As a lad, Segun George could not put his finger on exactly what was wrong within his family. Yet he knew for sure something was wrong. There was something within the family dynamics which spelled pain, acute suffering, protracted illness and the Inevitable.
Ten children in all were born to the Georges, and six of them were with sickle cell anaemia. The family had no respite from crisis all year round. The four unaffected children, Segun being one of them, were in a way affected too, as they watched frozen and helpless, the many intense bouts of illness their siblings underwent. And no less the parents.
‘One day,’ Segun recalls in an interview with Sickle Cell News, ‘my father returned from a journey of several day. One of my siblings, a two-year old passed away a few hours earlier.
‘There was an eerie atmosphere at home when my father came in. He asked for a glass of water; and before he could drink, someone broke the news to him.
‘In his overwrought state of mind, my father screamed and crushed the glass of water in his hand – a feat he could not have performed in a normal state of consciousness.’
Little wonder Segun opted to study medicine, graduating in 1976 (Ahmadu Bello University, Zaria, Nigeria).
He had seen too much of sickle cell first hand. He could not take chances when it came to marriage.
‘My genotype is AS,’ he says, ‘and having witnessed so much, it would have been reckless of me to marry another carrier and risk bringing torture upon an innocent child – upon myself ultimately.
Sickle cell is – and will always be – a sore point with Dr. Segun George. One day, not long after he began his practice, he sat across the table from the renowned paediatrician, the late Professor Afolabi Lesi, and expressed the opinion that if he (George) were in position of authority, he would make it mandatory that all intending couples knew their genotype and its implications for their offspring. By this means, he imagined, people would think twice before venturing into unions which could doom innocent children.
But the erudite Professor Lesi would have none of it.
‘Genotype or no,’ Lesi replies with mild asperity, ‘you absolutely can’t deter people from marrying anyone of their choice – I thank God you’re not in a position of authority!’

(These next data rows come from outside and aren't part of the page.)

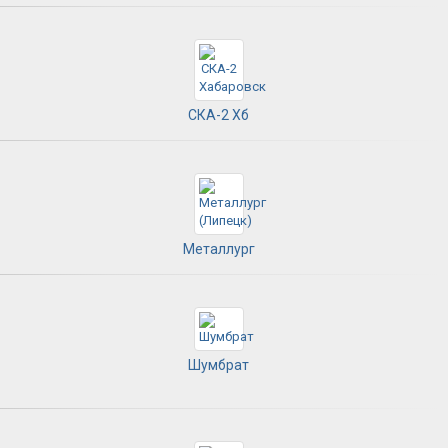
СКА-2 Хб
Металлург
Шумбрат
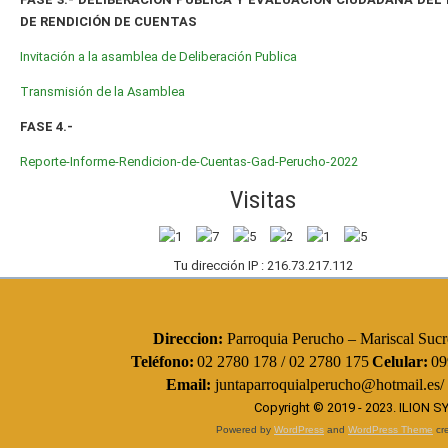
DE RENDICIÓN DE CUENTAS
Invitación a la asamblea de Deliberación Publica
Transmisión de la Asamblea
FASE 4.-
Reporte-Informe-Rendicion-de-Cuentas-Gad-Perucho-2022
Visitas
Tu dirección IP : 216.73.217.112
Direccion:
Parroquia Perucho – Mariscal Sucre
Teléfono:
02 2780 178 / 02 2780 175
Celular:
09
Email:
juntaparroquialperucho@hotmail.es/
Copyright © 2019 - 2023.
ILION 
Powered by
WordPress
and
WordPress Theme
cre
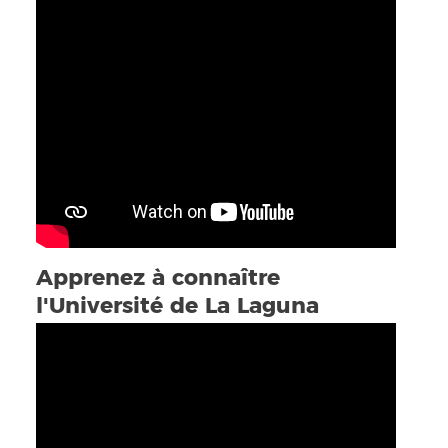
Apprenez à connaître
l'Université de La Laguna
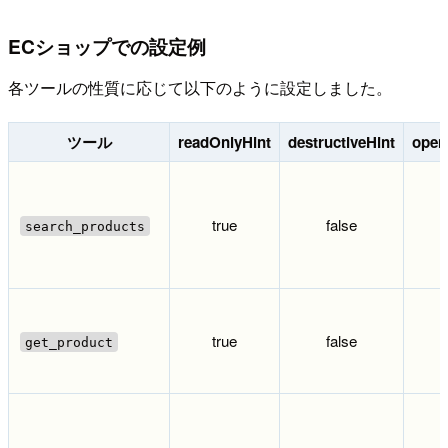
ECショップでの設定例
各ツールの性質に応じて以下のように設定しました。
ツール
readOnlyHint
destructiveHint
open
true
false
search_products
true
false
get_product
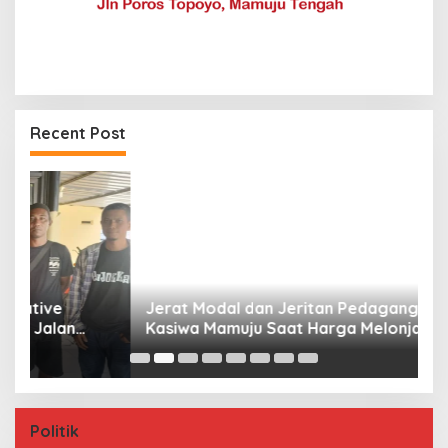
Recent Post
Jerat Modal dan Jeritan Pedagang Ikan TPI
P
Kasiwa Mamuju Saat Harga Melonjak
W
F
Politik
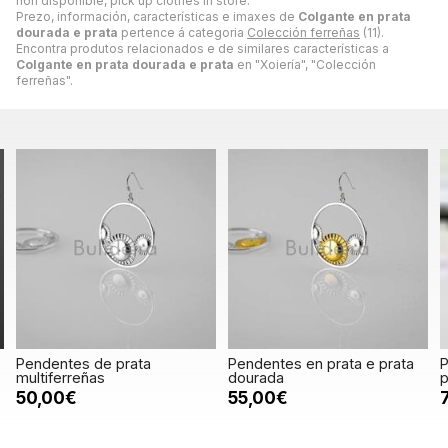
non disponible, pick up clothes in store.
Prezo, información, características e imaxes de
Colgante en prata
dourada e prata
pertence á categoria
Colección ferreñas
(11).
Encontra produtos relacionados e de similares características a
Colgante en prata dourada e prata
en "Xoiería", "Colección
ferreñas".
Pendentes de prata
Pendentes en prata e prata
P
multiferreñas
dourada
p
50,00€
55,00€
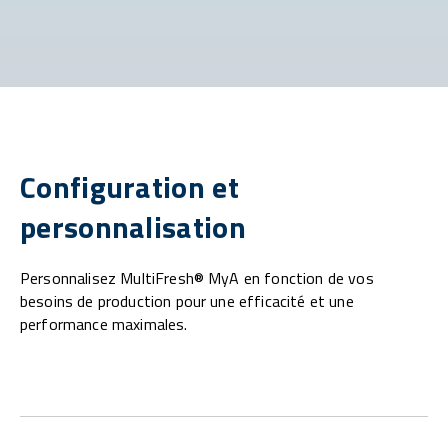
Configuration et
personnalisation
Personnalisez MultiFresh® MyA en fonction de vos
besoins de production pour une efficacité et une
performance maximales.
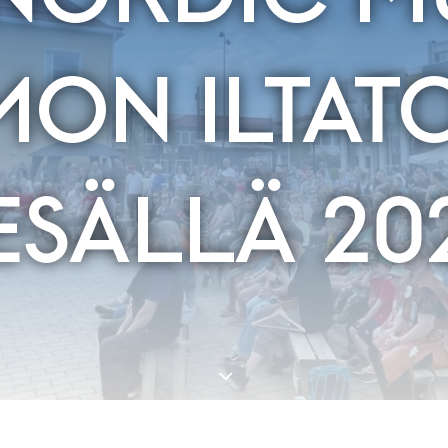
ON ILTAT
ESÄLLÄ 20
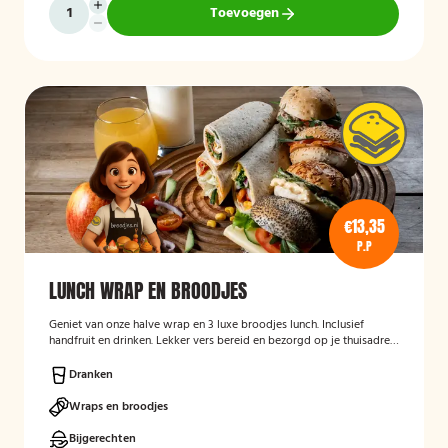
Toevoegen
€13,35
P.P
LUNCH WRAP EN BROODJES
Geniet van onze halve wrap en 3 luxe broodjes lunch. Inclusief
handfruit en drinken. Lekker vers bereid en bezorgd op je thuisadres
of op kantoor. Smakelijk!
Dranken
Wraps en broodjes
Bijgerechten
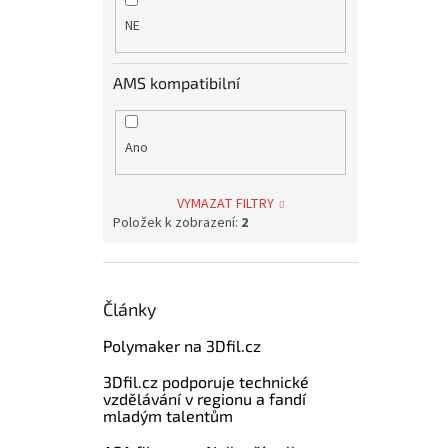
NE
AMS kompatibilní
Ano
VYMAZAT FILTRY
Položek k zobrazení:
2
Články
Polymaker na 3Dfil.cz
3Dfil.cz podporuje technické
vzdělávání v regionu a fandí
mladým talentům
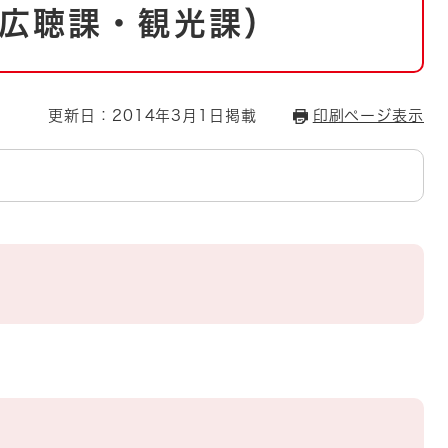
とじる
広聴課・観光課）
とじる
・ボラン
更新日：2014年3月1日掲載
印刷ページ表示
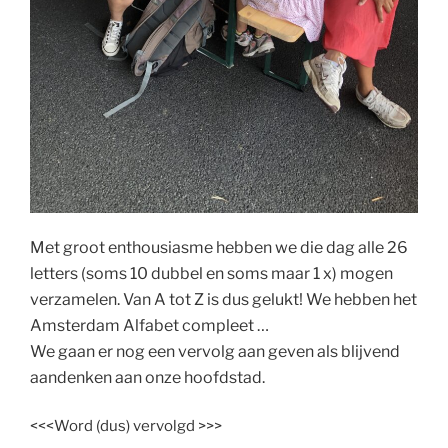
Met groot enthousiasme hebben we die dag alle 26
letters (soms 10 dubbel en soms maar 1 x) mogen
verzamelen. Van A tot Z is dus gelukt! We hebben het
Amsterdam Alfabet compleet …
We gaan er nog een vervolg aan geven als blijvend
aandenken aan onze hoofdstad.
<<<Word (dus) vervolgd >>>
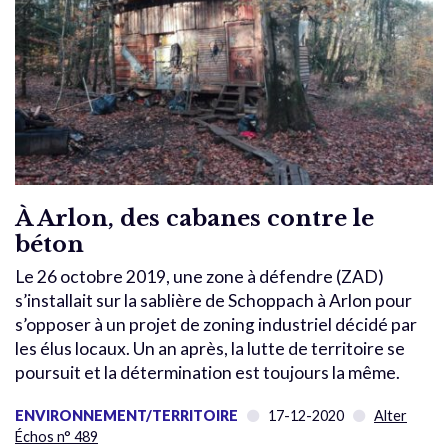
À Arlon, des cabanes contre le
béton
Le 26 octobre 2019, une zone à défendre (ZAD)
s’installait sur la sablière de Schoppach à Arlon pour
s’opposer à un projet de zoning industriel décidé par
les élus locaux. Un an après, la lutte de territoire se
poursuit et la détermination est toujours la même.
ENVIRONNEMENT/TERRITOIRE
17-12-2020
Alter
Échos n° 489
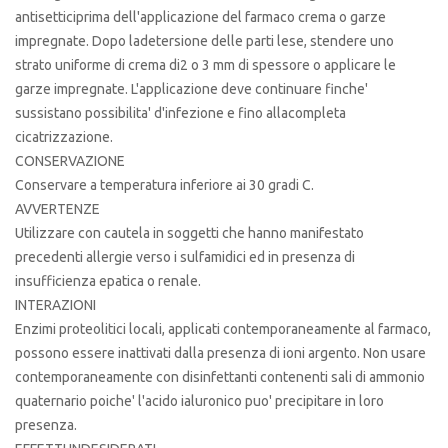
antisetticiprima dell'applicazione del farmaco crema o garze
impregnate. Dopo ladetersione delle parti lese, stendere uno
strato uniforme di crema di2 o 3 mm di spessore o applicare le
garze impregnate. L'applicazione deve continuare finche'
sussistano possibilita' d'infezione e fino allacompleta
cicatrizzazione.
CONSERVAZIONE
Conservare a temperatura inferiore ai 30 gradi C.
AVVERTENZE
Utilizzare con cautela in soggetti che hanno manifestato
precedenti allergie verso i sulfamidici ed in presenza di
insufficienza epatica o renale.
INTERAZIONI
Enzimi proteolitici locali, applicati contemporaneamente al farmaco,
possono essere inattivati dalla presenza di ioni argento. Non usare
contemporaneamente con disinfettanti contenenti sali di ammonio
quaternario poiche' l'acido ialuronico puo' precipitare in loro
presenza.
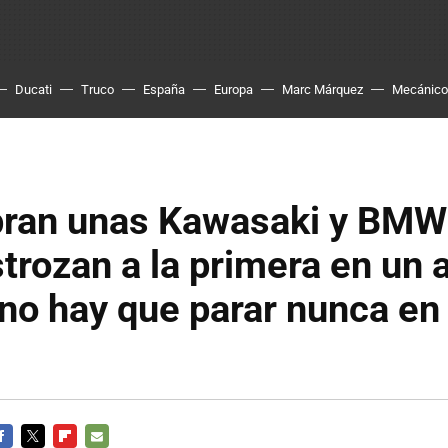
Ducati
Truco
España
Europa
Marc Márquez
Mecánico
ran unas Kawasaki y BMW
strozan a la primera en un 
no hay que parar nunca en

The memory of siblings ill-used by sickle cell welled up in Dr. George’s memory. He was close to tears and anger when he turned sharply to the professor:
‘Sir, apart from treating people with sickle cell, do you have any close family member with the disorder?’
When Lesi replied, No, George retorted, ‘I’m sorry sir, but you know NOTHING about sickle cell!’
Dr. George well knows the disconnection between those whose only interaction with sickle cell and those who feel it at a personal level.